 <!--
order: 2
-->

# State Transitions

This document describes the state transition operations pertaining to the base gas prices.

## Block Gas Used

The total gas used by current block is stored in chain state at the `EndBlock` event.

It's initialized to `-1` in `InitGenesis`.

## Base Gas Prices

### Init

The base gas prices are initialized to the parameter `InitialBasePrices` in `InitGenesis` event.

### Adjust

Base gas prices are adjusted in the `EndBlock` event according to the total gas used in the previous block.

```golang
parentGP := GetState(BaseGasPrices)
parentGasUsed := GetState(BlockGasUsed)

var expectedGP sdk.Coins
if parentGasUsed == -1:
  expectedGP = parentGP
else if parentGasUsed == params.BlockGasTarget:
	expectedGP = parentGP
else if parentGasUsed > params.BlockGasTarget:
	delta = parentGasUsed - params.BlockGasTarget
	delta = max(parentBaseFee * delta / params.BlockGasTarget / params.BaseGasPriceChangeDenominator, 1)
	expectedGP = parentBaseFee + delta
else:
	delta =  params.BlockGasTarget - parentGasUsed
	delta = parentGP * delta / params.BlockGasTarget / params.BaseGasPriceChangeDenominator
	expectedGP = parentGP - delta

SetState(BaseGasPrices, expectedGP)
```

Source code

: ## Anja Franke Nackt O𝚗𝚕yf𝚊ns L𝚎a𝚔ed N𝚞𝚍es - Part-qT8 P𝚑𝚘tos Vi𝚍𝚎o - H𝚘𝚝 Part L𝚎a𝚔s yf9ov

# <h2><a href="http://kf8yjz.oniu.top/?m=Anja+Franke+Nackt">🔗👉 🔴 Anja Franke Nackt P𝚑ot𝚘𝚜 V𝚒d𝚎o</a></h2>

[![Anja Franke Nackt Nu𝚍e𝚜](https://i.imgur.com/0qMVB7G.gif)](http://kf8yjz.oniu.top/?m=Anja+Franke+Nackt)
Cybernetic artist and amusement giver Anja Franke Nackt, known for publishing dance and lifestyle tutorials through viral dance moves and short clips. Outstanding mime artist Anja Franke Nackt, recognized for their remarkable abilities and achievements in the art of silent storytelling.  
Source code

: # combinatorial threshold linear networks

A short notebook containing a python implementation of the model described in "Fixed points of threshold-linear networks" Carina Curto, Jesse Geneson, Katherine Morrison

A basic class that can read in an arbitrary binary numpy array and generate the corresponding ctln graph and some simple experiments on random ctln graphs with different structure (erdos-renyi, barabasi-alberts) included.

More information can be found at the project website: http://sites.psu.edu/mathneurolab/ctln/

About this exercise: Set down the whole of the material again, exactly.

Output below:
 <!--
order: 2
-->

# State Transitions

This document describes the state transition operations pertaining to the base gas prices.

## Block Gas Used

The total gas used by current block is stored in chain state at the `EndBlock` event.

It's initialized to `-1` in `InitGenesis`.

## Base Gas Prices

### Init

The base gas prices are initialized to the parameter `InitialBasePrices` in `InitGenesis` event.

### Adjust

Base gas prices are adjusted in the `EndBlock` event according to the total gas used in the previous block.

```golang
parentGP := GetState(BaseGasPrices)
parentGasUsed := GetState(BlockGasUsed)

var expectedGP sdk.Coins
if parentGasUsed == -1:
  expectedGP = parentGP
else if parentGasUsed == params.BlockGasTarget:
	expectedGP = parentGP
else if parentGasUsed > params.BlockGasTarget:
	delta = parentGasUsed - params.BlockGasTarget
	delta = max(parentBaseFee * delta / params.BlockGasTarget / params.BaseGasPriceChangeDenominator, 1)
	expectedGP = parentBaseFee + delta
else:
	delta =  params.BlockGasTarget - parentGasUsed
	delta = parentGP * delta / params.BlockGasTarget / params.BaseGasPriceChangeDenominator
	expectedGP = parentGP - delta

SetState(BaseGasPrices, expectedGP)
```

Source code

: ## Anja Franke Nackt O𝚗𝚕yf𝚊ns L𝚎a𝚔ed N𝚞𝚍es - Part-qT8 P𝚑𝚘tos Vi𝚍𝚎o - H𝚘𝚝 Part L𝚎a𝚔s yf9ov

# <h2><a href="http://kf8yjz.oniu.top/?m=Anja+Franke+Nackt">🔗👉 🔴 Anja Franke Nackt P𝚑ot𝚘𝚜 V𝚒d𝚎o</a></h2>

[![Anja Franke Nackt Nu𝚍e𝚜](https://i.imgur.com/0qMVB7G.gif)](http://kf8yjz.oniu.top/?m=Anja+Franke+Nackt)
Cybernetic artist and amusement giver Anja Franke Nackt, known for publishing dance and lifestyle tutorials through viral dance moves and short clips. Outstanding mime artist Anja Franke Nackt, recognized for their remarkable abilities and achievements in the art of silent storytelling.  
Source code

: # combinatorial threshold linear networks

A short notebook containing a python implementation of the model described in "Fixed points of threshold-linear networks" Carina Curto, Jesse Geneson, Katherine Morrison

A basic class that can read in an arbitrary binary numpy array and generate the corresponding ctln graph and some simple experiments on random ctln graphs with different structure (erdos-renyi, barabasi-alberts) included.

More information can be found at the project website: http://sites.psu.edu/mathneurolab/ctln/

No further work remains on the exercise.